Nota bene.The converse of the theorem is not true, i.e. it is not the case that if, for some p, f̄(x) is reducible over ℤp, then f(x) is reducible over ℚ. We have seen that x4 + 1 is irreducible over ℚ, though reducible over ℤ2; indeed, x4 + 1 = (x2 + 1)(x2 + 1) in ℤ2[x]. ■
Since, the irreducibility test in ℤp[x] is finite, since there are only finitely many possible factors of the polynomial, thus working modulo p is convenient and not computationally expensive
Example 5.7.7. Let f(x) = 21x3 −3x2 + 2x + 9. Then, over ℤ2, we have f(x) = x3 + x2 + 1 and, since f̄(0) = 1 and f̄(1) = 1, we see that f(x) is irreducible over ℤ2. Thus, f(x) is irreducible over ℚ. Notice that, over ℤ3, f(x) = 2x is irreducible, but we may not apply 5.7.6 as 3|21, to conclude that f(x) is irreducible over ℚ. □
Example 5.7.8. Let 5x4 −2x3 + 9x − 1. If we consider it as a polynomial with coefficients in ℤ2, the polynomial is x4 + x + 1. This polynomial has no roots in ℤ2, so, if it factors, it does so into the product of two second degree factors: that is, we would get
x4 + x + 1 = (x2 + ax + 1)(x2 + bx + 1),
or
x4 + x + 1 = x4 + (a + b)x3 + abx2 + (a + b)x + 1,
which is clearly impossible. So x4 + x + 1 is irreducible over ℤ2, which implies that the original polynomial is irreducible over ℚ. □
Methods to study the irreducibility of a polynomial over ℚ
Consider without loss of generality only primitive polynomials f(x) ∈ ℤ[x];
If f(x) is of degree 2 or 3, it is irreducible over ℚ if and only if it has no roots in ℚ; If f(x) has degree 2 then one of its factor is a 1st degree polynomial x − a; By Ruffin's theorem if f has no root a, then it cannot be divisible by x − a.

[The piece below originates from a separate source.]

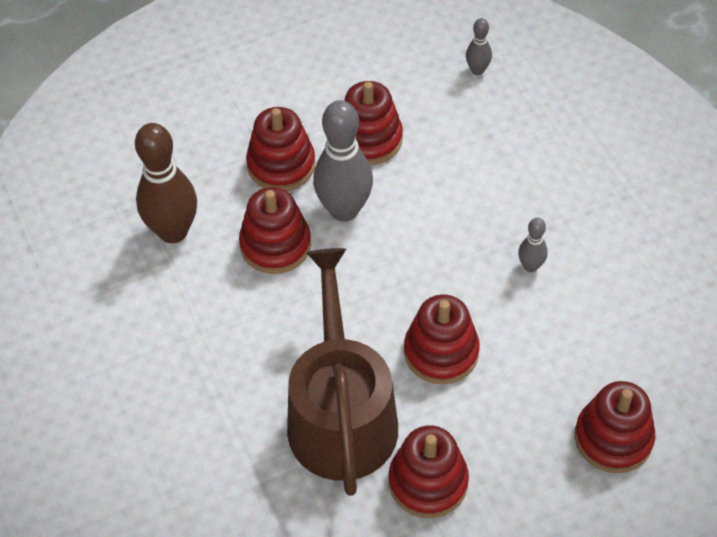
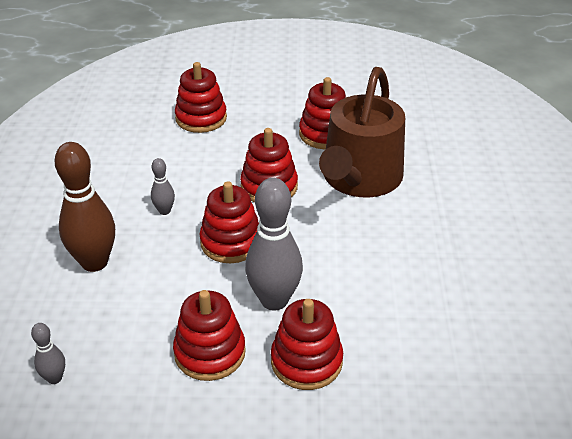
camera: 155 degrees left, 15 degrees down
brown bowling pin [135,123,197,243] -> brown bowling pin moved to [55,142,115,272]
red stacking toy [239,187,311,274] -> red stacking toy moved to [200,181,259,263]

In the case of f(x) of degree 3, if f were reducible one of its factor would have degree 1, but again if f has no root a, it cannot be divisible by x − a.
Use the test for the existence of rational roots based upon Proposition 4.6.10 to conclude that f(x) is reducible: the existence of roots implies the reducibility of the polynomial;
If possible, especially for low degrees, look for a factorization into polynomials with integer coefficients;
When there is a prime p verifying the hypothesis of Eisenstein’s criterion, use it to conclude that f(x) is irreducible over ℚ;
use transformations of the form x → x + α to be able to apply Eisenstein’s criterion;
consider f̄(x) ∈ ℤp[x] rather than f(x) ∈ ℤ[x]: if there exists a p not dividing the leading coefficient of f(x) and such that f̄(x) is irreducible over ℤp, then f(x) is irreducible over ℚ.